Methods: A systematic review and meta-analysis compliant with the Preferred Reporting Items for Systematic Reviews and Meta-Analyses were conducted (PROSPERO identification CRD42022315915). Articles published in MEDLINE, EMBASE, and Cochrane Library between January 2000 and May 2022 were included. Prevalence at diagnosis and incidence of new BM per year were obtained, including patients with EGFR, ALK, KRAS, and other alterations. Pooled incidence rates were calculated using random effects models.
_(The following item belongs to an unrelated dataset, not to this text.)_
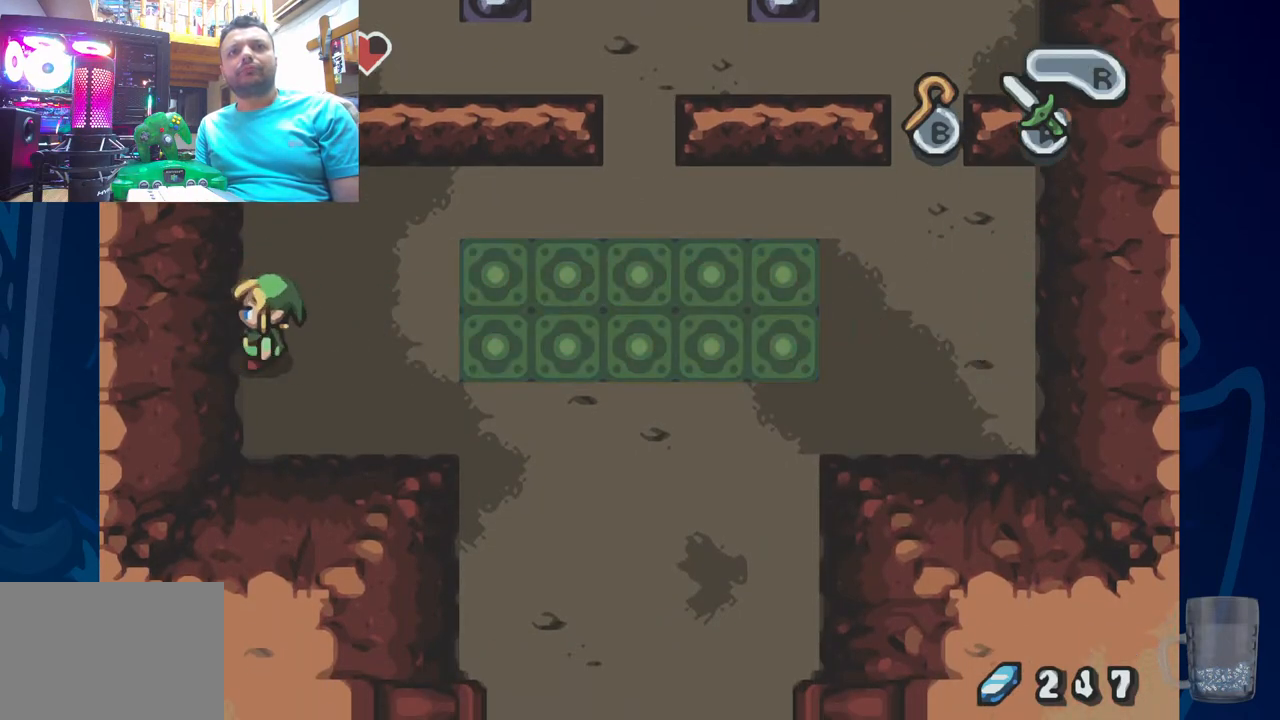
{"dt_ms": 1000, "buttons": ["DPAD_UP", "DPAD_RIGHT"], "left_stick": "center", "right_stick": "center"}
Results: A total of 64 unique articles were included (24,784 patients with NSCLC with prevalence data from 45 studies and 9058 patients with NSCLC having incidence data from 40 studies). Pooled BM prevalence at diagnosis was 28.6% (45 studies, 95% confidence interval [CI]: 26.1-31.0), and highest in patients that are ALK-positive (34.9%) or with RET-translocations (32.2%). With a median follow-up of 24 months, the per-year incidence of new BM was 0.13 in the wild-type group (14 studies, 95% CI: 0.11-0.16). Incidence was 0.16 in the EGFR group (16 studies, 95% CI: 0.11-0.21), 0.17 in the ALK group (five studies, 95% CI: 0.10-0.27), 0.10 in the KRAS group (four studies, 95% CI: 0.06-0.17), 0.13 in the ROS1 group (three studies, 95% CI: 0.06-0.28), and 0.12 in the RET group (two studies, 95% CI: 0.08-0.17).
Conclusions: Comprehensive meta-analysis indicates a higher prevalence and incidence of BM in patients with certain targetable genomic alterations. This supports brain imaging at staging and follow-up, and the need for targeted therapies with brain penetrance.